By David Jacobs | The Center Square
Louisiana Gov. John Bel Edwards has acted on every bill passed during June’s special session, including approving a long list of tax breaks and subsidies and measures meant to promote access to high-speed internet.
House Bill 69 by Rep. Daryl Deshotel provides a tax rebate on fiber-optic cable for companies that win bids in the federal government’s $20 billion Rural Digital Opportunity Fund auction, meant to promote internet access in currently unserved areas. Senate Bill 10 by Sen. Beth Mizell calls for electricity cooperatives to partner with broadband providers using the co-op’s existing infrastructure.
Taken together, the two measures are meant to help Louisiana compete for a healthy share of the federal funding, hopefully leading to high-speed internet access in areas of the state that don’t currently have it.
Edwards also signed House Bill 64 to impose an 8 percent tax on the revenue produced by online fantasy sports contests. Setting the tax rate is the last step toward finally legalizing the practice in parishes where voters approved it back in 2018.
And the Democratic governor approved numerous Republican-backed tax breaks sought by business lobbyists, despite voicing concerns during the session about the impact on state finances.
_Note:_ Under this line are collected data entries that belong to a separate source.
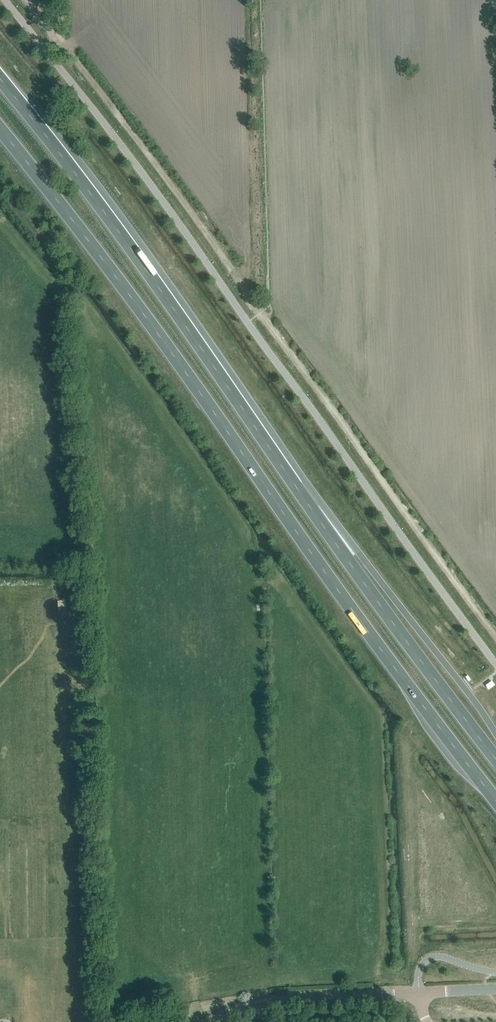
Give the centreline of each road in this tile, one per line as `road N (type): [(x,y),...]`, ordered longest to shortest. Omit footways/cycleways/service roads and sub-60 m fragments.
road 1 (trunk): [(495,760),(0,79)]
road 2 (trunk): [(0,129),(495,802)]
road 3 (track): [(495,636),(259,310)]
road 4 (track): [(259,310),(27,0)]
road 5 (tertiary): [(419,993),(277,1002),(215,1021)]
Proponents said the measures would help to boost businesses harmed by restrictions meant to control the spread of COVID-19, while critics said they would chip away at the state’s bottom line without actually providing any real economic benefit.
Legislative fiscal office notes indicate the various tax breaks could cost the state well over $200 million in lost revenue over the next five years, though the bills’ sponsors often argued the fiscal notes didn’t take into account the increased business activity (and therefore increased tax collections) they claimed the bills would stimulate.
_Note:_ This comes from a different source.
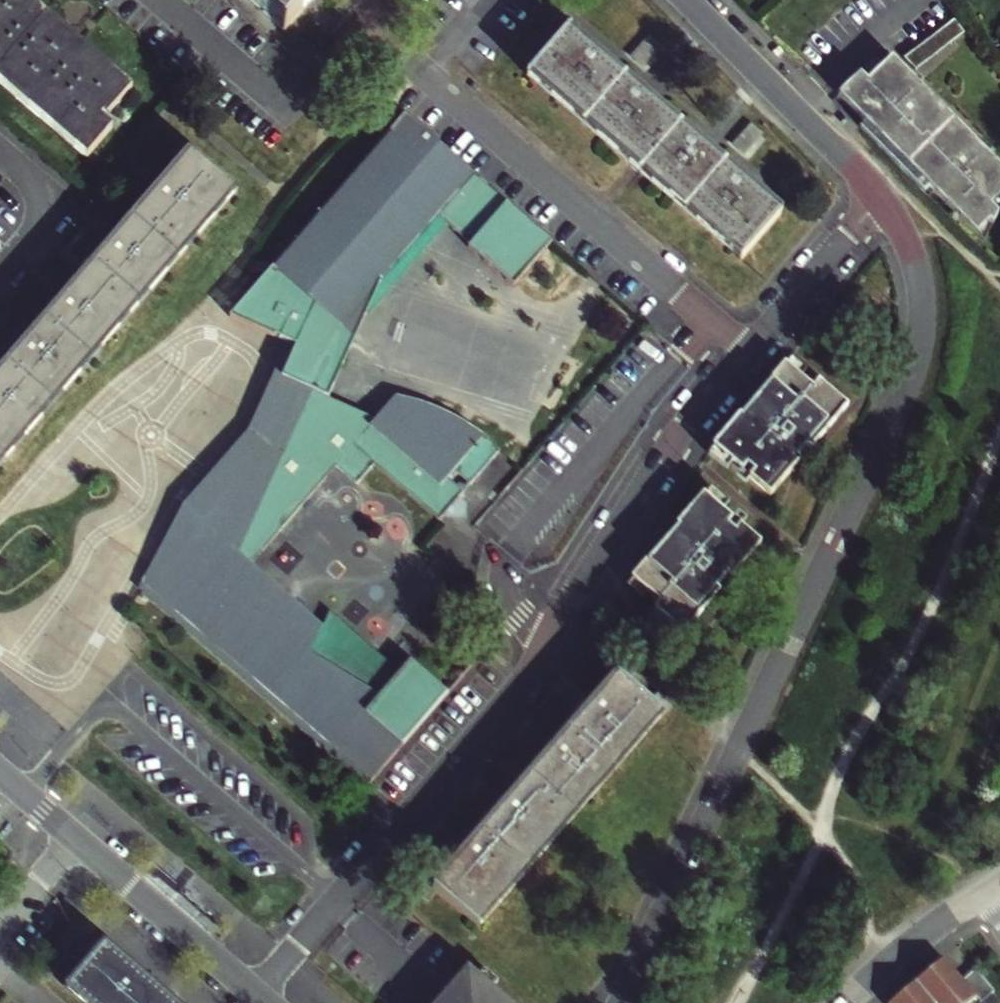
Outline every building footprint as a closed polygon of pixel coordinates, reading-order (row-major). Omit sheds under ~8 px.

Tax breaks, benefits and subsidies the governor signed this week include:
Senate Bill 4: Extends the sunset of the state’s research and development tax break, which would have expired next year, to 2025.
Senate Bill 5: Eliminates state taxes on up to $5 million of a casino’s “promotional play wagers,” which essentially are vouchers sent to potential customers to drum up business. Supporters said the promotions aren’t taxed in other states and could lead to more revenue for the state by bringing more patrons into the state’s heavily taxed casinos.
Senate Bill 6: Suspends corporate franchise taxes on the first $300,000 of taxable capital for businesses with $1 million or less in taxable assets.
Senate Bill 17: Extends the “angel investor” tax credit program, which was set to expire next year, into 2023. Edwards also signed Senate Bill 24, which boosts the credit’s value for investments in federally designated low-income “opportunity zones.”
House Bill 4: Extends the state’s tax credit program for rehabilitating historic structures and sets a $125 million annual cap on the amount of credits taxpayers can claim.
House Bill 11: Boosts the amount of sales tax collected a business is allowed to keep from 0.935 percent to 1.05 percent, while reducing the total amount a business can keep each month from $1,500 to $1,200.
House Bill 13: Allows retailers, hotels and restaurants with up to 50 employees to participate in the state’s Enterprise Zone tax credit program. The stated goal is to help companies impacted by COVID-19, though previous studies have shown that granting tax credits to those business categories provides a poor return on investment for taxpayers. House Bill 19 allows those same types of businesses participate in the state’s Quality Jobs program.
House Bill 37: Waives penalties and interest for late filing by taxpayers affected by COVID-19.